* _ACTIVITY LIST_:
a. Summarize the tax relief text in two sentences.
b. Decide whether each statement agrees with the tax relief text, answering yes or no and quoting the words that decide it: (i) The ‘rent a room’ relief was introduced only recently. (ii) An unused annual exemption can be carried forward. (iii) Business Asset Disposal Relief used to be called Entrepreneurs’ Relief.
c. Please copy the tax relief text word for word from "1. Can you use Investors" to "was first bought.".

** TEXT SECTION follows **

5. Have you got a spare room you can rent out in your house?

Yes. There is such a thing as a ‘rent a room’ relief, and it’s been around for many years. The relief allows homeowners to rent a room for a value of up to £7,500 per annum before paying tax.

Carry back ideas and recommendations

  1. Can you use past capital losses?

Capital losses are carried forward indefinitely, so make sure you’re aware of the process and speak to your accountant.

  1. Are you using your annual exemptions?

In tax year 21/22 everyone is legally allowed to realise a capital gain up to the annual exemption threshold of £12,300. Whilst it’s available during the year, if not used, it cannot be carried forward.

  1. Can you use Investors Relief?

These are available to businesses and those with shares in personal companies only and cover holdover relief and rollover relief.

  1. Are you eligible for Business Asset Disposal Relief?

Formerly known as Entrepreneurs’ Relief. Previously each individual had a lifetime limit of £10m gains at which they pay a flat rate of 10%, as opposed to 20%. Lifetime limit reduced to £1m in 2020 Budget. It is still a very lucrative relief for those eligible businessmen/women and shareholders, provided the criteria are met.

  1. Can you utilise your spouse’s annual exemption?

Transferring 50% of the property before sale to a partner would mean it was treated as though your spouse was a joint owner from when the property was first bought.

  1. Can you claim relief when you sell your home?

** End of TEXT SECTION **
** EXTRACTED INFORMATION follows **

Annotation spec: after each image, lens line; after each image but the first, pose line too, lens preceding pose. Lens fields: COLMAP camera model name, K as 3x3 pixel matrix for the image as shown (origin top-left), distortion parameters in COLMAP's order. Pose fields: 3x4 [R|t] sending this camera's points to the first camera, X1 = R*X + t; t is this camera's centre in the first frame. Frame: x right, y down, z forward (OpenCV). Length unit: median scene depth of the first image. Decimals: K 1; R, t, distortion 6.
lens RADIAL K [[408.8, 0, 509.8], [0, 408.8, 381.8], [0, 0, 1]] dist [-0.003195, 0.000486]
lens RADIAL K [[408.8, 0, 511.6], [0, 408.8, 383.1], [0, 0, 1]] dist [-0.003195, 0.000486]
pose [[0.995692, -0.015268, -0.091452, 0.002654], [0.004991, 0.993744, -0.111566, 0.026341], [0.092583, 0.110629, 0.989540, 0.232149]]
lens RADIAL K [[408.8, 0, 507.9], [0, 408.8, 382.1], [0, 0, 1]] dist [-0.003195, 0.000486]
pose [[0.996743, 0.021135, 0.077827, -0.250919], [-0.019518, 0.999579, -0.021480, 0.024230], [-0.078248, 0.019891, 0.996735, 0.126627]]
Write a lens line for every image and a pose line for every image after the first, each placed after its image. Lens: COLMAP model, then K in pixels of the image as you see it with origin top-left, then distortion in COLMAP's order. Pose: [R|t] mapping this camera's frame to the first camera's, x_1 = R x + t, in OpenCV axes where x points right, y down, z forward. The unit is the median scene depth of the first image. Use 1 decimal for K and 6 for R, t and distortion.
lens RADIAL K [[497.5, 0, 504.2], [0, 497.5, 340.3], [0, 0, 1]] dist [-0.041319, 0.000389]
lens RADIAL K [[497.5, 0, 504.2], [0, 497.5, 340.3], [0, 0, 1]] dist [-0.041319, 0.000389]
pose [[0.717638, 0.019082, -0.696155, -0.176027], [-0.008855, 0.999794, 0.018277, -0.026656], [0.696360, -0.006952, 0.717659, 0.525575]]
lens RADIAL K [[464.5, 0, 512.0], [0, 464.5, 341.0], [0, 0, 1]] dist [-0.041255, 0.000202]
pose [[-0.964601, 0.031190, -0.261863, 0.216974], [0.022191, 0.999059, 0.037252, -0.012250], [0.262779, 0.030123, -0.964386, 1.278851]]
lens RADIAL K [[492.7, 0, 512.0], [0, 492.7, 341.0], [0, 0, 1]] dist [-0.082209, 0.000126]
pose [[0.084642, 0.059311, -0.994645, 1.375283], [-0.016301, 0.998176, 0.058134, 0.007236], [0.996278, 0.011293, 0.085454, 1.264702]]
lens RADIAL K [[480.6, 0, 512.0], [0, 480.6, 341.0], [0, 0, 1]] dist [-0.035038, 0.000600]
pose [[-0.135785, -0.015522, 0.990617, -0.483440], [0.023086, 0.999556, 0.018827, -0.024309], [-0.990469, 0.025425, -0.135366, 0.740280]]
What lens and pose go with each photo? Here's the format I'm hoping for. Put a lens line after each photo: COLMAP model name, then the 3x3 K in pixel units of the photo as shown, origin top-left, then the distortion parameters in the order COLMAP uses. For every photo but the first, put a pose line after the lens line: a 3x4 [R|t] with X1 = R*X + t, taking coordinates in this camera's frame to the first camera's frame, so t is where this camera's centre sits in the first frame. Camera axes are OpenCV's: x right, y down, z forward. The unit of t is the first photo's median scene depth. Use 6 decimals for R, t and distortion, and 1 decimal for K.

** End of EXTRACTED INFORMATION **

* _LIST OF SOLUTIONS_:
a. Homeowners can rent out a room for up to £7,500 per year before paying tax under the long-standing ‘rent a room’ relief. The text also lists ways to reduce capital gains tax: capital losses can be carried forward indefinitely, the £12,300 annual exemption for tax year 21/22 cannot be carried forward if unused, and Business Asset Disposal Relief had its lifetime limit reduced to £1m in the 2020 Budget.

b.
(i) No: "it’s been around for many years"
(ii) No: "if not used, it cannot be carried forward"
(iii) Yes: "Formerly known as Entrepreneurs’ Relief"

c.
1. Can you use Investors Relief?

These are available to businesses and those with shares in personal companies only and cover holdover relief and rollover relief.

  1. Are you eligible for Business Asset Disposal Relief?

Formerly known as Entrepreneurs’ Relief. Previously each individual had a lifetime limit of £10m gains at which they pay a flat rate of 10%, as opposed to 20%. Lifetime limit reduced to £1m in 2020 Budget. It is still a very lucrative relief for those eligible businessmen/women and shareholders, provided the criteria are met.

  1. Can you utilise your spouse’s annual exemption?

Transferring 50% of the property before sale to a partner would mean it was treated as though your spouse was a joint owner from when the property was first bought.